## Directive
Copy out, unchanged, every line from the start of the records to the line that contains "overhead should be", and stop there.

Extracted data entries:
______
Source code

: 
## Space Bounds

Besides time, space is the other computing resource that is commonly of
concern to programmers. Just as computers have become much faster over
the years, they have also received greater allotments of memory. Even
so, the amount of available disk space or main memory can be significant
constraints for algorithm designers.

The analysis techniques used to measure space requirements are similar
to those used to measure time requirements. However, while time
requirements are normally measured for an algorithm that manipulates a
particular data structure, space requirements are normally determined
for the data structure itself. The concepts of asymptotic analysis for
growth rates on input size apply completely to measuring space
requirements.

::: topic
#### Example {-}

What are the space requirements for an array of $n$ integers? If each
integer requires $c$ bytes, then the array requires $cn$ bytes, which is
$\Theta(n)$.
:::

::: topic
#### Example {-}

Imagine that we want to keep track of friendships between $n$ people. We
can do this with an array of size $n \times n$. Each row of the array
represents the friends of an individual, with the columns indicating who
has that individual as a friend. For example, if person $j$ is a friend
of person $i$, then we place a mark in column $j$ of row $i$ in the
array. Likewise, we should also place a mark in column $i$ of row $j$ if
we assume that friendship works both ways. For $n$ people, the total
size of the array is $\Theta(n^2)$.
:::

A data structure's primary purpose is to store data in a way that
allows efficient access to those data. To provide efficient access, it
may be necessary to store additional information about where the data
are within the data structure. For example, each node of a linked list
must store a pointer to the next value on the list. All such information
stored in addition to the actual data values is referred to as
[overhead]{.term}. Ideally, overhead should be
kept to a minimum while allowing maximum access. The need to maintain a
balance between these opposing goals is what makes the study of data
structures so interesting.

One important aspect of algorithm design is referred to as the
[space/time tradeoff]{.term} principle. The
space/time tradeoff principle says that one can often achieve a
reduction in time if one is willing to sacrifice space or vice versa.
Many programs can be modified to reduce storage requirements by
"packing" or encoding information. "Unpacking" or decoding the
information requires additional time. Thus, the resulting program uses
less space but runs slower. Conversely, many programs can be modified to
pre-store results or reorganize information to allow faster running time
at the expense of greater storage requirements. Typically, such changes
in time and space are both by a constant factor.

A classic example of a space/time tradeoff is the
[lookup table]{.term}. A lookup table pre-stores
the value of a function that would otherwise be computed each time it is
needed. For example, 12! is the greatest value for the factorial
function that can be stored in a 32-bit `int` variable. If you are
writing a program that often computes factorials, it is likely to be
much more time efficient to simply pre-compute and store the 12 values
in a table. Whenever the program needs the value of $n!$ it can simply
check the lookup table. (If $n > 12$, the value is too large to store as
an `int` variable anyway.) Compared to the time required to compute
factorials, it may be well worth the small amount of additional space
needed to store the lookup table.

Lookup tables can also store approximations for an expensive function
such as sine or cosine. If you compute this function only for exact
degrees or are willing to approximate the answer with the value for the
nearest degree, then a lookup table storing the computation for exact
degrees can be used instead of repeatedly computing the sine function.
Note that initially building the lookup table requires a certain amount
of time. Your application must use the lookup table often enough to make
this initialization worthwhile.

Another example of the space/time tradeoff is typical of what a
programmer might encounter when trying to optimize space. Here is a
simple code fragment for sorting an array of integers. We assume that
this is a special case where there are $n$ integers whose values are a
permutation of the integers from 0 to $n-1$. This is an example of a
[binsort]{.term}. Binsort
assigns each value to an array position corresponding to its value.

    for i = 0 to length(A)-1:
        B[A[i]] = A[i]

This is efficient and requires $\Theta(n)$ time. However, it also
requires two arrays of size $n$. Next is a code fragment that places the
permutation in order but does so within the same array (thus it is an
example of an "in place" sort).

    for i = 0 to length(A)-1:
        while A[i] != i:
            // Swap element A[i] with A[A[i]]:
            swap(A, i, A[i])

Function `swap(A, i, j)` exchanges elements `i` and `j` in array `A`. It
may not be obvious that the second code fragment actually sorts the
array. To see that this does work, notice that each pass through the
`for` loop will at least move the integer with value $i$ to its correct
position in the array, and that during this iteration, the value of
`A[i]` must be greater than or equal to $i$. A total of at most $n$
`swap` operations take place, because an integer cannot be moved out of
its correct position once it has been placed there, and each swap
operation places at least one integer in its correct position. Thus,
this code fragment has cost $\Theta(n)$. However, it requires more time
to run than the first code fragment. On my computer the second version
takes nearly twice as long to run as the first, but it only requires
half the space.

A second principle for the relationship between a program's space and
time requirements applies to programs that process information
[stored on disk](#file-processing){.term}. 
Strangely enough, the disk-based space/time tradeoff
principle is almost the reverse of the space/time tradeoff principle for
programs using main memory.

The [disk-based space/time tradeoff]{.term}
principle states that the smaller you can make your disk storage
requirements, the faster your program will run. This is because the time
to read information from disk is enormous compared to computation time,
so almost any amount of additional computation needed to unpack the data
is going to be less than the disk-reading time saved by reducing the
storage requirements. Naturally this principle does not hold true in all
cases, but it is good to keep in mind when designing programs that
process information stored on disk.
______
## Final answer
Source code

: 
## Space Bounds

Besides time, space is the other computing resource that is commonly of
concern to programmers. Just as computers have become much faster over
the years, they have also received greater allotments of memory. Even
so, the amount of available disk space or main memory can be significant
constraints for algorithm designers.

The analysis techniques used to measure space requirements are similar
to those used to measure time requirements. However, while time
requirements are normally measured for an algorithm that manipulates a
particular data structure, space requirements are normally determined
for the data structure itself. The concepts of asymptotic analysis for
growth rates on input size apply completely to measuring space
requirements.

::: topic
#### Example {-}

What are the space requirements for an array of $n$ integers? If each
integer requires $c$ bytes, then the array requires $cn$ bytes, which is
$\Theta(n)$.
:::

::: topic
#### Example {-}

Imagine that we want to keep track of friendships between $n$ people. We
can do this with an array of size $n \times n$. Each row of the array
represents the friends of an individual, with the columns indicating who
has that individual as a friend. For example, if person $j$ is a friend
of person $i$, then we place a mark in column $j$ of row $i$ in the
array. Likewise, we should also place a mark in column $i$ of row $j$ if
we assume that friendship works both ways. For $n$ people, the total
size of the array is $\Theta(n^2)$.
:::

A data structure's primary purpose is to store data in a way that
allows efficient access to those data. To provide efficient access, it
may be necessary to store additional information about where the data
are within the data structure. For example, each node of a linked list
must store a pointer to the next value on the list. All such information
stored in addition to the actual data values is referred to as
[overhead]{.term}. Ideally, overhead should be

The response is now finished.